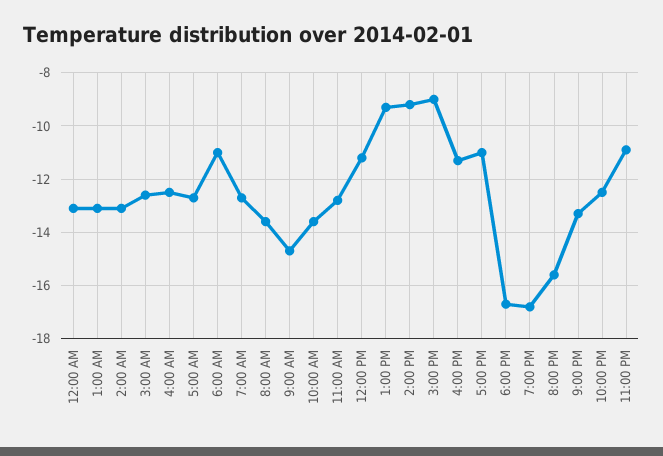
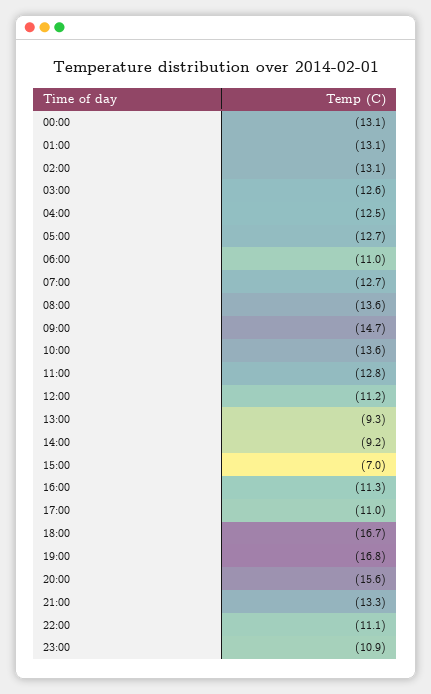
  {
    "12:00 AM": -13.1,
    "1:00 AM": -13.1,
    "2:00 AM": -13.1,
    "3:00 AM": -12.6,
    "4:00 AM": -12.5,
    "5:00 AM": -12.7,
    "6:00 AM": -11,
    "7:00 AM": -12.7,
    "8:00 AM": -13.6,
    "9:00 AM": -14.7,
    "10:00 AM": -13.6,
    "11:00 AM": -12.8,
    "12:00 PM": -11.2,
    "1:00 PM": -9.3,
    "2:00 PM": -9.2,
-   "3:00 PM": -9,
+   "3:00 PM": -7,
    "4:00 PM": -11.3,
    "5:00 PM": -11,
    "6:00 PM": -16.7,
    "7:00 PM": -16.8,
    "8:00 PM": -15.6,
    "9:00 PM": -13.3,
-   "10:00 PM": -12.5,
+   "10:00 PM": -11.1,
    "11:00 PM": -10.9
  }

-=-=-

» **TO DO**
Reproduce each entry verbatim, excluding any embedded images.

» **THE ANSWER**
  {
    "12:00 AM": -13.1,
    "1:00 AM": -13.1,
    "2:00 AM": -13.1,
    "3:00 AM": -12.6,
    "4:00 AM": -12.5,
    "5:00 AM": -12.7,
    "6:00 AM": -11,
    "7:00 AM": -12.7,
    "8:00 AM": -13.6,
    "9:00 AM": -14.7,
    "10:00 AM": -13.6,
    "11:00 AM": -12.8,
    "12:00 PM": -11.2,
    "1:00 PM": -9.3,
    "2:00 PM": -9.2,
-   "3:00 PM": -9,
+   "3:00 PM": -7,
    "4:00 PM": -11.3,
    "5:00 PM": -11,
    "6:00 PM": -16.7,
    "7:00 PM": -16.8,
    "8:00 PM": -15.6,
    "9:00 PM": -13.3,
-   "10:00 PM": -12.5,
+   "10:00 PM": -11.1,
    "11:00 PM": -10.9
  }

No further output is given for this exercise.